Bread on the Rise!

I just finished kneading my second batch of bread. I’m using a different kind of yeast this time. In the past I’ve had 1 LB packages of Fleishman’s Instant Yeast, bought at SAM’S Club. I take out 8 Oz and double bag and freeze the rest, taking some out as I need it. Recently I sent my son the the local Maine’s Food and Party Warehouse.  I LOVE this store. I don’t go very often but I do save a lot of money on certain food items. I sent my son to pick up my familiar gold and red package of freeze dried yeast, but he came home with a two pound package of Fleishman’s Active Dry yeast in a white and black vacuumed packed brick.Imagine my surprise when I opened it up and got a whiff and looked at the larger darker yeast granules. Hey! They smell and are the color of the rectangular cornstarch cake yeast grandma used when she taught me how to make bread 42 years ago at age 16. Back then I would crumble the soft yeast into some very warm water and stir in a tsp of sugar to proof it. As time passed and the yeast bricks were harder to find I switched over to Fleishman’s dried yeast. I used 3 of those connected packages for 4-5 loaves of bread.
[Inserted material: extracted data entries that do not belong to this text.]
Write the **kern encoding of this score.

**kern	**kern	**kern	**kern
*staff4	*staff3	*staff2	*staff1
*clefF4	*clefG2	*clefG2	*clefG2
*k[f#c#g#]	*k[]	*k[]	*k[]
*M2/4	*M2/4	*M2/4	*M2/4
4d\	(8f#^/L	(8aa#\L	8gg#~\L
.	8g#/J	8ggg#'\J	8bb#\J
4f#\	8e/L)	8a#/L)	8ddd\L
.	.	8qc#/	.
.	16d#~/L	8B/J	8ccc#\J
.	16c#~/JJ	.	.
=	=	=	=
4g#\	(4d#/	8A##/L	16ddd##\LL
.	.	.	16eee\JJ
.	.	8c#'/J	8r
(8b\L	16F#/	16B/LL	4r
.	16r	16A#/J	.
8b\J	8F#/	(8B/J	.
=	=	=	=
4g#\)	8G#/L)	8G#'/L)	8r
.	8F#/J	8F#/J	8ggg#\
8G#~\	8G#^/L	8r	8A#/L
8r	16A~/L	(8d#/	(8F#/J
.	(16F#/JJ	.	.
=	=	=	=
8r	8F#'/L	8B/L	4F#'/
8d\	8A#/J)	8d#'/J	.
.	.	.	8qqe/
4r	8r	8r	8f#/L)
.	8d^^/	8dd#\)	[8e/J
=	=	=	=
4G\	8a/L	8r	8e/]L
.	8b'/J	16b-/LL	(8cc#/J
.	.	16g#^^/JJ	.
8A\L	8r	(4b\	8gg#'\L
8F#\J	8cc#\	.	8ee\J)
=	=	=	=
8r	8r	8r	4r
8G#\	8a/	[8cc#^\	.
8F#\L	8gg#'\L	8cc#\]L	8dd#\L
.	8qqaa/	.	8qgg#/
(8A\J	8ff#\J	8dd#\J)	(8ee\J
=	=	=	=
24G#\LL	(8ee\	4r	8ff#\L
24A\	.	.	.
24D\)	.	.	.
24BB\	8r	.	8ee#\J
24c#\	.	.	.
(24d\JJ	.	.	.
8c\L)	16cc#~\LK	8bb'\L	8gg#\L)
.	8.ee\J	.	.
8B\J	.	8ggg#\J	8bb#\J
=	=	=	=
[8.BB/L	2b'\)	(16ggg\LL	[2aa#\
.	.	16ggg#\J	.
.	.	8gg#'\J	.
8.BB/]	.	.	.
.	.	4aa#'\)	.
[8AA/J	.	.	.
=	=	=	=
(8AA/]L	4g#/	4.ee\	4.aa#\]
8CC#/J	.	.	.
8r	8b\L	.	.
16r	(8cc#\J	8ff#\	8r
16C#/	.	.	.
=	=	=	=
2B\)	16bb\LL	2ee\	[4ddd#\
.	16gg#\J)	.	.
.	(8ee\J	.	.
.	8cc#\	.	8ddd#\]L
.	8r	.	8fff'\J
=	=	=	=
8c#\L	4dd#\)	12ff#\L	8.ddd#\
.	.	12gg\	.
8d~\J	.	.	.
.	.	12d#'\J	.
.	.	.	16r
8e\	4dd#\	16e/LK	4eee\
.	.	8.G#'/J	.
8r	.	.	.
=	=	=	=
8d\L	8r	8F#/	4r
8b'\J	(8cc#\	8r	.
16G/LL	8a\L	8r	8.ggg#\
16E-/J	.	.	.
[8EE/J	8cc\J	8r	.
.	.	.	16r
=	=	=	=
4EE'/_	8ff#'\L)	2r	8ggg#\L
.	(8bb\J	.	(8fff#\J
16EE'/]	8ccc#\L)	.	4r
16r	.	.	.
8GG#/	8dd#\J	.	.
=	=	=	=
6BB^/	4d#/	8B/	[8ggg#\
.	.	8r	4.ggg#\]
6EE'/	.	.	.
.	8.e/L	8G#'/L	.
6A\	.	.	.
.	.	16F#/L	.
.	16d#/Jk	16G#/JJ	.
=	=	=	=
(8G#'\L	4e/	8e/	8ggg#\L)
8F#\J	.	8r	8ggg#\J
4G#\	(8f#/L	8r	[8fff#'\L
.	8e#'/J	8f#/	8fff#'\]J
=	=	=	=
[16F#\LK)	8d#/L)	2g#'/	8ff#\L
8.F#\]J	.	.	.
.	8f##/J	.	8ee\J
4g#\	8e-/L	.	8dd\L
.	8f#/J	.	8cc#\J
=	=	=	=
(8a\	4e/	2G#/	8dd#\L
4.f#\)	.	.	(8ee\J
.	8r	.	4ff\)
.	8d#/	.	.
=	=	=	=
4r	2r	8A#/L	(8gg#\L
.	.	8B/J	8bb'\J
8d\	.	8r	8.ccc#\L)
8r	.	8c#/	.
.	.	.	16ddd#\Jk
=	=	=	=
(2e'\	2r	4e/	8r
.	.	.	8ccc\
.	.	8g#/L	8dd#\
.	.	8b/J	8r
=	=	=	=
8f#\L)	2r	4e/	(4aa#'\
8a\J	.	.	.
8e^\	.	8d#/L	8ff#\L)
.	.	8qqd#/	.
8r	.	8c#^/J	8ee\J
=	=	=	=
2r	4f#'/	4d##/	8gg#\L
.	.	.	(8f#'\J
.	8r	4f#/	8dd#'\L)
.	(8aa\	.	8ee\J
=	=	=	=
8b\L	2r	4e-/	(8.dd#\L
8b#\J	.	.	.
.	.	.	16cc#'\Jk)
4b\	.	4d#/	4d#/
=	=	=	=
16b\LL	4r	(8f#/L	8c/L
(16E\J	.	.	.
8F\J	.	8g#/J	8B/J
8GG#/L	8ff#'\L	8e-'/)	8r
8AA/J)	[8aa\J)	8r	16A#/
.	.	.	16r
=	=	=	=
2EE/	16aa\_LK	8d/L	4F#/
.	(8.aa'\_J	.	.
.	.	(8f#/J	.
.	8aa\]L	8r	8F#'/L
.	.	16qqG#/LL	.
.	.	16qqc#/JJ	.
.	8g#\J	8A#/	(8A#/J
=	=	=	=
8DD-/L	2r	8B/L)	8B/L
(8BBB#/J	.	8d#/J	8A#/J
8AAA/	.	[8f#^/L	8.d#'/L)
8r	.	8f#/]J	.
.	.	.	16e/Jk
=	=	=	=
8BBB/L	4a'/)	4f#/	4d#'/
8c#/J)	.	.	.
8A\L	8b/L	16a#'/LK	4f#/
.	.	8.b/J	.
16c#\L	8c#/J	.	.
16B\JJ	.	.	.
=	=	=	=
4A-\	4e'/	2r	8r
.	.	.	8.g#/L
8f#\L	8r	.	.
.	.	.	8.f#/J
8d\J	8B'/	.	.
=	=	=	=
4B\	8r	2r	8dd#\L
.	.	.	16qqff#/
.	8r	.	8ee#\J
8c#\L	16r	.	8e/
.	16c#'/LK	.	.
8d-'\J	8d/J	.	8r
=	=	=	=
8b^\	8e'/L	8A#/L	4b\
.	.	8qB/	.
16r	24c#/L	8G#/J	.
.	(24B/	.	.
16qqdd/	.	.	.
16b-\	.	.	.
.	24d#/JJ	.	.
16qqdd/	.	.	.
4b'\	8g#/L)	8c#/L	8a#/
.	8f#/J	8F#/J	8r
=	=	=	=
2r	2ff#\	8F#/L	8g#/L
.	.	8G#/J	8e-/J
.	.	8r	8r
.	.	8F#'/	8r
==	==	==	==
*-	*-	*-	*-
That adds up to 6 and 3/4 tsp of yeast. Today I used 3 and 1/2 tsp of the new yeast to make 2 loaves of bread, then I repeated myself because I usually make two batches and bake all four at the same time. Then I allowed the dough to rise in the fridge for several hours while I catch up on my laundry and get a shower. I swear the slower cold rise bread is better tasting than room temperature raised bread although grandma never put her dough in the fridge! This dough even smells yeastier than the instant yeast, it smells like the old cake yeast.


Grandma gave me a huge white, enamel flat-bottomed bowl to mix and raise my bread in, but it got a chip in the bottom which turned to rust. Since then I use a few smaller stainless steel bowls and divide up the recipe.


The old star burst OvenEx pan on the left was bought at an estate sale. Grandma bought me 6 of the plain tin ones for a gift long before I was even married the first time at age 20.


Grandma taught me to poke the loaf of dough with a fork in three rows, clear to the bottom of the pan. I assume to get rid of air pockets.